Wednesday, October 31, 2012

Investing in Commodities

Contango - futures price is above the spot price.  "Long hedger" will buy a futures to protect against unexpected price increases.  Long hedgers bid up the price of commodity futures, and paying a premium for the hedging benefit they get from taking long future positions.

Backwardation - futures price is below the spot price.  Dominant traders are producers who are hedging against future price declines in the future.  These are typically the case, so this is often called 'normal backwardation.'

Risk and Return of Commodities and Effect on Portfolios
Investor will typically get exposure to a commodity through derivatives (forward or future).
To take a position an investor must post collateral.  If treasuries are the collateral, the collateral yield is the yield on the T-bills.  Active management on the collateral (within bounds) can increase the yield.

The price return on a long investment can be positive or negative.  Depends on direction of change in the spot price for the commodity over the life of the derivative.

Since contracts expire you need to close out and re-establish if you want to maintain exposure.  This is called 'rolling over' the position and leads to gains/losses called the roll yield.  Futures price at expiration must equal the spot price at that time.  In backwardation, roll yield is positive.  In contango, roll yield is negative.

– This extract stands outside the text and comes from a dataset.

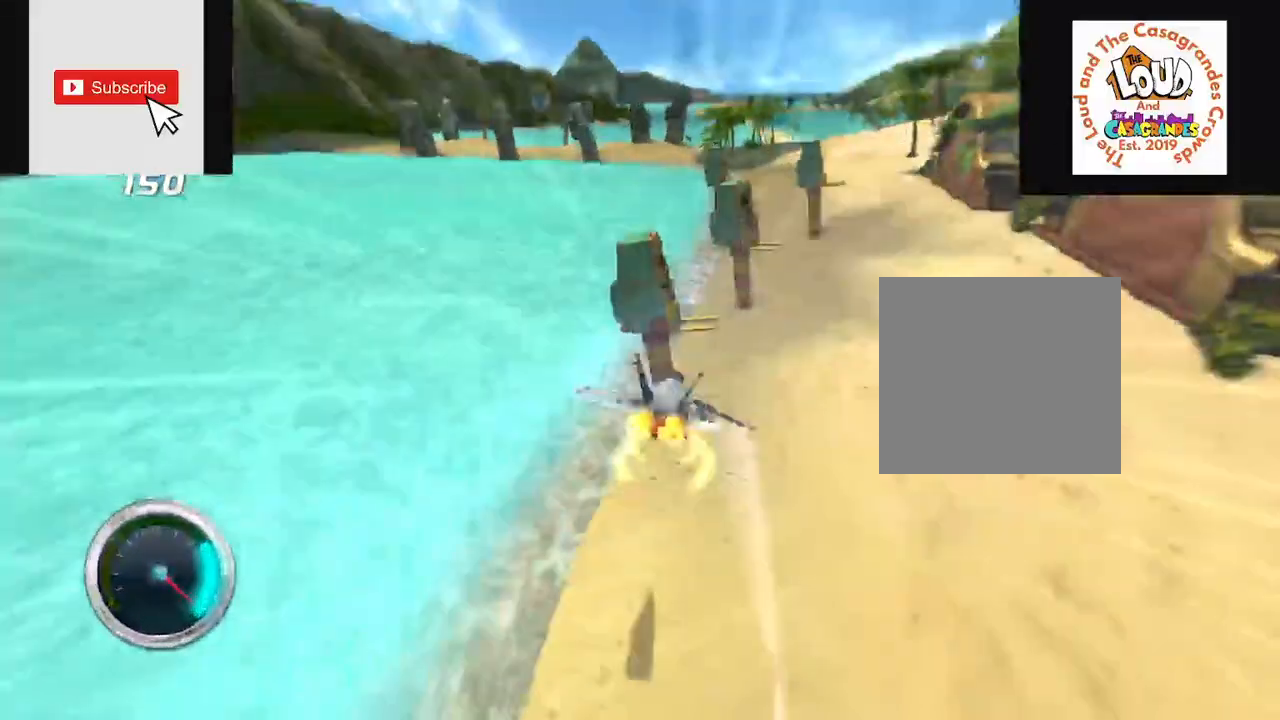
{"buttons": ["R2"], "left_stick": "up-right", "right_stick": "center", "events": []}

Adding a long commodities position to a portfolio can be great for pension fund portfolios - they tend to not be correlated with equities (good diversification) and can serve as a hedge against inflation.

Commodities indexes are an active strategy because it is necessary to re-establish positions to maintain the same exposure.  Managers add value by choosing the maturities of the contracts they buy and by their decisions about when to roll over.  If many long-only investors roll at the same time they pay a premium in transaction costs, reducing both roll yield and overall yield of the index strategy.

Another aspect of active management has to do with weighting.  Weightings of commodities don't necessarily change with the changes in the prices of futures.  Must actively manage this as positions are rolled over.  Additionally, the short term debt used to collateralize positions must be managed.  These debt securities mature and can be replaced with better ones based on market conditions.